_Exercise_: Filter the listing below down to the lines holding the word "input", and copy those lines.

_Dataset extract_:

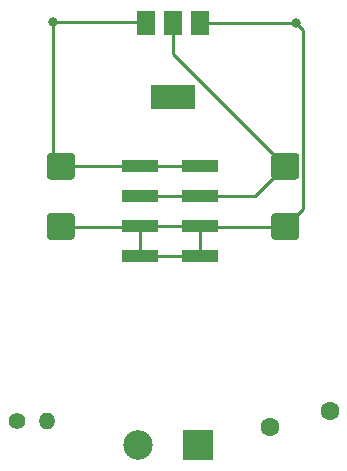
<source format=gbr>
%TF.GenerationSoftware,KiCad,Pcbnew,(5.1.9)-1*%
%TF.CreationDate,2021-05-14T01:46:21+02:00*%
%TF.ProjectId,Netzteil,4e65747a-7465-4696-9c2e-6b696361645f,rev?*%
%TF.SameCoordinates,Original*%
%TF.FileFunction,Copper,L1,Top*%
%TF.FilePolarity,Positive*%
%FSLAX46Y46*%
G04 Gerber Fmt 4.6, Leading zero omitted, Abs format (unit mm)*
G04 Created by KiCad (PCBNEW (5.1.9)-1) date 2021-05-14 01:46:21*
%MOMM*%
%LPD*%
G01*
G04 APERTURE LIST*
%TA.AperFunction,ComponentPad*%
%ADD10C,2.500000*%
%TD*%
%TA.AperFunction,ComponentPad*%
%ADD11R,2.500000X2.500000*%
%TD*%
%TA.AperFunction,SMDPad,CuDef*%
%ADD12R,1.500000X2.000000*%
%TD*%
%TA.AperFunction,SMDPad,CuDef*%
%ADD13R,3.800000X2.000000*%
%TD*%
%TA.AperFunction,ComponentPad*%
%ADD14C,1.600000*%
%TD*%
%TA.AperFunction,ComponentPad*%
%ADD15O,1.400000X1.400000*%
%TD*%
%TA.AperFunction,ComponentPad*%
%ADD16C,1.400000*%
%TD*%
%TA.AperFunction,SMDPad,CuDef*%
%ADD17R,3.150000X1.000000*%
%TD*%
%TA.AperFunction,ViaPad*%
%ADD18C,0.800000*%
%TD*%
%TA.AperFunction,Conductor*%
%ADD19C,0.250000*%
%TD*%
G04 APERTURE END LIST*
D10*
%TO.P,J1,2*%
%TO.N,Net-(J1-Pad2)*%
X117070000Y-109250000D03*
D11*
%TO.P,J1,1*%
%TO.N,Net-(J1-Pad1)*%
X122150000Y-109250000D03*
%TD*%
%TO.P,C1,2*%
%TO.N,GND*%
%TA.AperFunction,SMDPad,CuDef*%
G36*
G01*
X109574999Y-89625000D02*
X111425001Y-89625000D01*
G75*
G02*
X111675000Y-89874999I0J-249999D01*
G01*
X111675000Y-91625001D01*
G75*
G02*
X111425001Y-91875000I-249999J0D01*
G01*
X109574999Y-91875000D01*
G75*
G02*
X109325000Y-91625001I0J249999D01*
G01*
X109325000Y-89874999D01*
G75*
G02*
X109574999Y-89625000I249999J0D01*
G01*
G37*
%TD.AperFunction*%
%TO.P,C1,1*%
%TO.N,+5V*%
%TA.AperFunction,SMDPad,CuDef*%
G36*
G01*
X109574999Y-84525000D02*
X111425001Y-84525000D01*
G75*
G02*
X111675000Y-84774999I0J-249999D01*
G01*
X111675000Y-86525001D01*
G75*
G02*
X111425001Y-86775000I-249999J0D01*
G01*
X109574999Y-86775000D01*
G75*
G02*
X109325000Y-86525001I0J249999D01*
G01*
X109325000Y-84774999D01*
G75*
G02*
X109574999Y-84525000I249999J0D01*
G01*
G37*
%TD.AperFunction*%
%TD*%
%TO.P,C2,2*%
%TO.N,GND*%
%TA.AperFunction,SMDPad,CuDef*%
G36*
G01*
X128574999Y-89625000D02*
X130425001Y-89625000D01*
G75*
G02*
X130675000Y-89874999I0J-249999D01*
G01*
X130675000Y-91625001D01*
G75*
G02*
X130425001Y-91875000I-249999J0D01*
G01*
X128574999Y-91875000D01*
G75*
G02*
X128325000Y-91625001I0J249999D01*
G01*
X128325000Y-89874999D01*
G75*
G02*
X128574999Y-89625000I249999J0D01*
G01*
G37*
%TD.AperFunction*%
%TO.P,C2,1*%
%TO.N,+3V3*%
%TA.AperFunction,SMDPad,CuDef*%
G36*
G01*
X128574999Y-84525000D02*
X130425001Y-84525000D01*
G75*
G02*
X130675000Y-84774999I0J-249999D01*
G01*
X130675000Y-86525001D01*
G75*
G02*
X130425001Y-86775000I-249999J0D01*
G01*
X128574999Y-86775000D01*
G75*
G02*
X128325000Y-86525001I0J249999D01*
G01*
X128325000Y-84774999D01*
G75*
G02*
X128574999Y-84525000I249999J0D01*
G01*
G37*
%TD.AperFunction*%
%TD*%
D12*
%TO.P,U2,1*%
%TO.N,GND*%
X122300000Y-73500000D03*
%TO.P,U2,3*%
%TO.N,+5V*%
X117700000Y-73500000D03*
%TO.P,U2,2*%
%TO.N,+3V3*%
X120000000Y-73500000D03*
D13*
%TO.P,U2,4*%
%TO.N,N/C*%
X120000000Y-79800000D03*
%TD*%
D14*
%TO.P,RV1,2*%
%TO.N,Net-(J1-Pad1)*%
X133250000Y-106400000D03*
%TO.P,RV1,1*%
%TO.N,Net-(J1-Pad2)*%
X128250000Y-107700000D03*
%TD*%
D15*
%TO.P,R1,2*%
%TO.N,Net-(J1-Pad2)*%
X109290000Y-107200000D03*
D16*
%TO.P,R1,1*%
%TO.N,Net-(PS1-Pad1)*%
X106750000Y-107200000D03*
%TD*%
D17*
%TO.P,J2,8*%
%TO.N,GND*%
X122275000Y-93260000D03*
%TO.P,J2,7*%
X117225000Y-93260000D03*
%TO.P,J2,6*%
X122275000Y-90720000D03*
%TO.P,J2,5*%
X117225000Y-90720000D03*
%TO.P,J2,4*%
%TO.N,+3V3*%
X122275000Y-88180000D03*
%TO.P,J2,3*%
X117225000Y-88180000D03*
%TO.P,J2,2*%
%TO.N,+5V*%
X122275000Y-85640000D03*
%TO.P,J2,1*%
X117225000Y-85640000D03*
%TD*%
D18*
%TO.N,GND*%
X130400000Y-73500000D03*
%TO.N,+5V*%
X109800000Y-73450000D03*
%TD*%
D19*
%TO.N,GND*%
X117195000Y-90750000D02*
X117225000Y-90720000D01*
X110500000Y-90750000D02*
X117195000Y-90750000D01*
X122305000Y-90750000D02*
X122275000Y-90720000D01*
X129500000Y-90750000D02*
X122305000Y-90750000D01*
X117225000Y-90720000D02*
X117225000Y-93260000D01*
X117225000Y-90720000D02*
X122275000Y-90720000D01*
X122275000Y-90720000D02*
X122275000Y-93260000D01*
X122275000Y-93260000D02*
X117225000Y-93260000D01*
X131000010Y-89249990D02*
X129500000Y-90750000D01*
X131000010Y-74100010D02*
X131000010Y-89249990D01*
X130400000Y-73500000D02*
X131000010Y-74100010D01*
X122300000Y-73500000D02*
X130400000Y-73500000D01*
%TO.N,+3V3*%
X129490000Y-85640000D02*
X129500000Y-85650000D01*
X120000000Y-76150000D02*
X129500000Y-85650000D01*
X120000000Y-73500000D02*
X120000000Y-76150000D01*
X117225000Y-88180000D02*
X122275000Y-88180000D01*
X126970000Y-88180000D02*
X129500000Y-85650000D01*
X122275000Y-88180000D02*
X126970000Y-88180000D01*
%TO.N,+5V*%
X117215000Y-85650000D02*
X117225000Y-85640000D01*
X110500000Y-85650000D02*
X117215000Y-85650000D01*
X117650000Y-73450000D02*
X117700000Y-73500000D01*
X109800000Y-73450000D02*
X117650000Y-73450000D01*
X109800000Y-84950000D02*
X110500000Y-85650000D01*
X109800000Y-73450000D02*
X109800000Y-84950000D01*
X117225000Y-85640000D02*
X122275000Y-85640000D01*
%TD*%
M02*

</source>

...

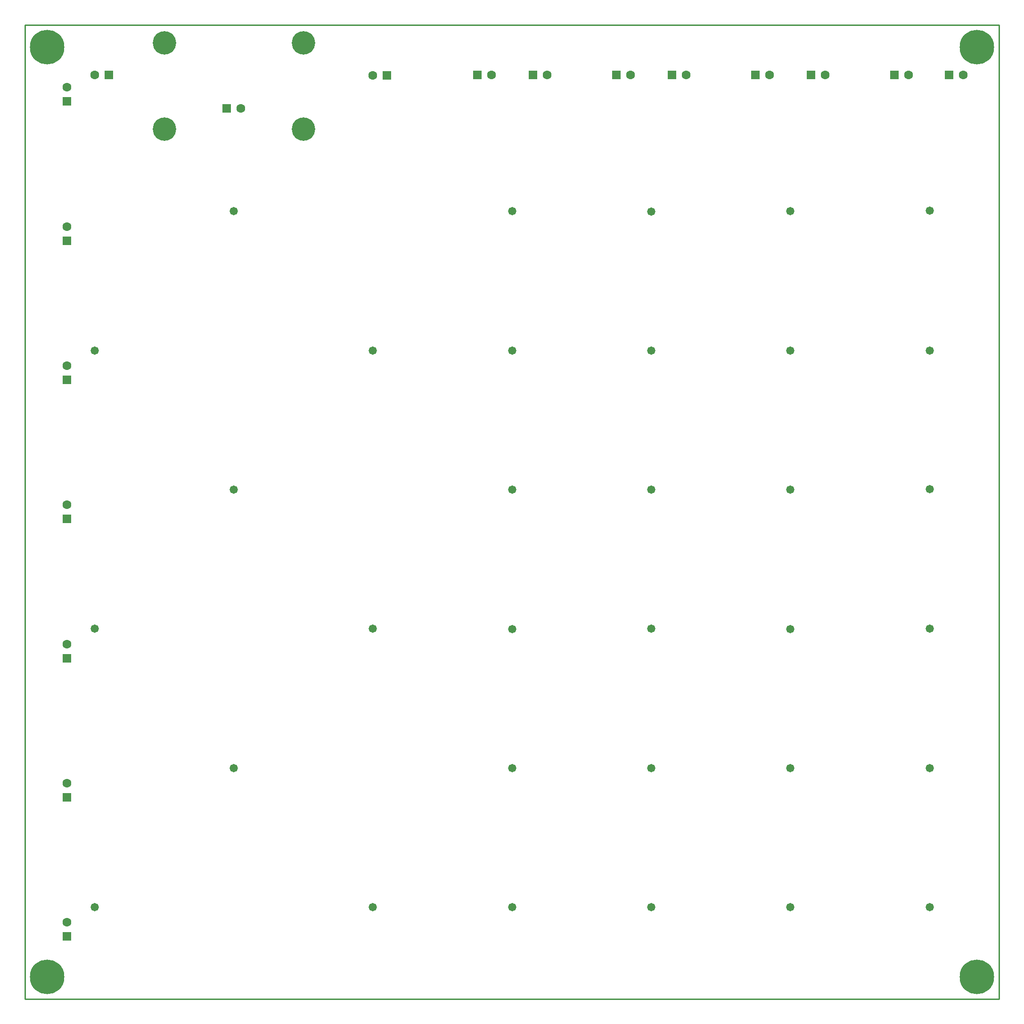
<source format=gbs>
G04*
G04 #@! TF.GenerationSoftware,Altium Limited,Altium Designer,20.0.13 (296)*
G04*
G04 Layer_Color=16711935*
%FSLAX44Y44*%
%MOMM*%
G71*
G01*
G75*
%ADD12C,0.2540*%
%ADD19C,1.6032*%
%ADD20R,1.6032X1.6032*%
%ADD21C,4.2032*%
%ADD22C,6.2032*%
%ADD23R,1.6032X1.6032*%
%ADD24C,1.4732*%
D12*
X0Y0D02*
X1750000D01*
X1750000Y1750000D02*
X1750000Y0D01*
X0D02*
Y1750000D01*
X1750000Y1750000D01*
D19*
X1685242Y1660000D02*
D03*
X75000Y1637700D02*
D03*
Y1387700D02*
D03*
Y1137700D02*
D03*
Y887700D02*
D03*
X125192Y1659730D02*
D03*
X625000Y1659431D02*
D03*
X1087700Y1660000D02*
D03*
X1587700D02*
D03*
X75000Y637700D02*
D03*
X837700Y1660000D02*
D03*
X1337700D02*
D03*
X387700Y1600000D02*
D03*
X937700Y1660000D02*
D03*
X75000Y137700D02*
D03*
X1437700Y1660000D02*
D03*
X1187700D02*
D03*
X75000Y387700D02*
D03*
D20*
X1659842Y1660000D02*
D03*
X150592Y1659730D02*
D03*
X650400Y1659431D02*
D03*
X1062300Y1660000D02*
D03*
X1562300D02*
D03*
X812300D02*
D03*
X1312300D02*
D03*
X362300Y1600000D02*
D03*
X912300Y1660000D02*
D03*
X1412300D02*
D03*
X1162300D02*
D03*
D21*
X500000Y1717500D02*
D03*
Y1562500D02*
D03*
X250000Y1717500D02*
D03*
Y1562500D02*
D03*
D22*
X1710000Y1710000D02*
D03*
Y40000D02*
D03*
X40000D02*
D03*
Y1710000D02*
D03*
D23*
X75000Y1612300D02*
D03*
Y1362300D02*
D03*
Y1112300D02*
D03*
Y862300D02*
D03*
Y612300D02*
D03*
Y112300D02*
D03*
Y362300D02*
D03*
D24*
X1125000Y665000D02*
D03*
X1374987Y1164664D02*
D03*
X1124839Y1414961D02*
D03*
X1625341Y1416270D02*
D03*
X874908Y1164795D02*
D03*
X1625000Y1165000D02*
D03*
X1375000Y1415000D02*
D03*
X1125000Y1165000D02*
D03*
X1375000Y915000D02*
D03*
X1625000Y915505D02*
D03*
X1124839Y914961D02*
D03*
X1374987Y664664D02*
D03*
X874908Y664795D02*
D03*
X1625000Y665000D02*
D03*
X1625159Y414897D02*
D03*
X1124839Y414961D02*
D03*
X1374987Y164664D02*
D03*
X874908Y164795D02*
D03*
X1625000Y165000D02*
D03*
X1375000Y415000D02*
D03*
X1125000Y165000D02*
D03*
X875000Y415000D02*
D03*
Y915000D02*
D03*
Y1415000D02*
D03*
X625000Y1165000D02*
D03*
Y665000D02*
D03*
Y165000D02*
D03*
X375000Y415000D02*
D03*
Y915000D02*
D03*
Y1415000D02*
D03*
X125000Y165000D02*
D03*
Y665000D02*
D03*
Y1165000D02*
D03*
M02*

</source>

---

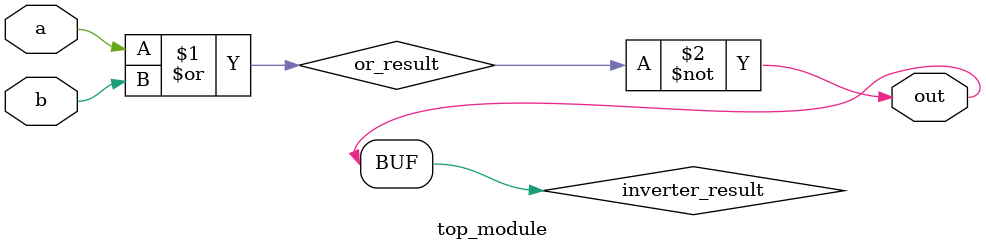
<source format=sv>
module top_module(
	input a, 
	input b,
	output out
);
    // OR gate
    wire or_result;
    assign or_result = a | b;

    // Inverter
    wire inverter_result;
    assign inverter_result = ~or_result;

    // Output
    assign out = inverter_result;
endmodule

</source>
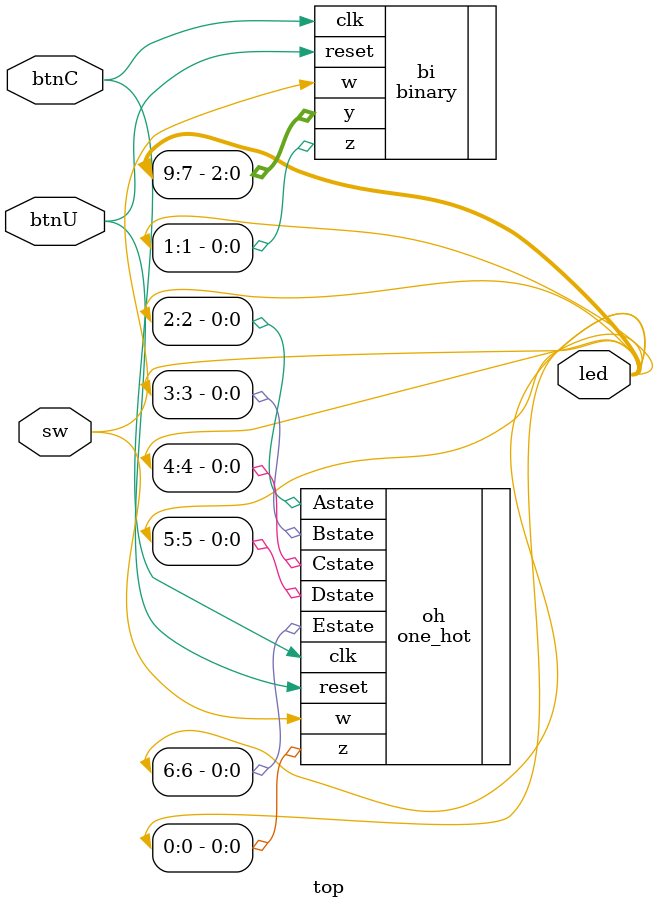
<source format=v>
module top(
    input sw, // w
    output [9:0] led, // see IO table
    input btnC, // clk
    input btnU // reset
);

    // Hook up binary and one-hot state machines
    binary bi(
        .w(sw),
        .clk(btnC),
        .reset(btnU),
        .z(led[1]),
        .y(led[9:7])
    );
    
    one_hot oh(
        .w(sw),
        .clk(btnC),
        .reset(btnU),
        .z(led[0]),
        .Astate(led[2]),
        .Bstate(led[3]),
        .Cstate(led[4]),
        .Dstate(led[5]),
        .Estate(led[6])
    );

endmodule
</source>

_Answer_:
	input a, 
	input b,
    input sw, // w
    input btnC, // clk
    input btnU // reset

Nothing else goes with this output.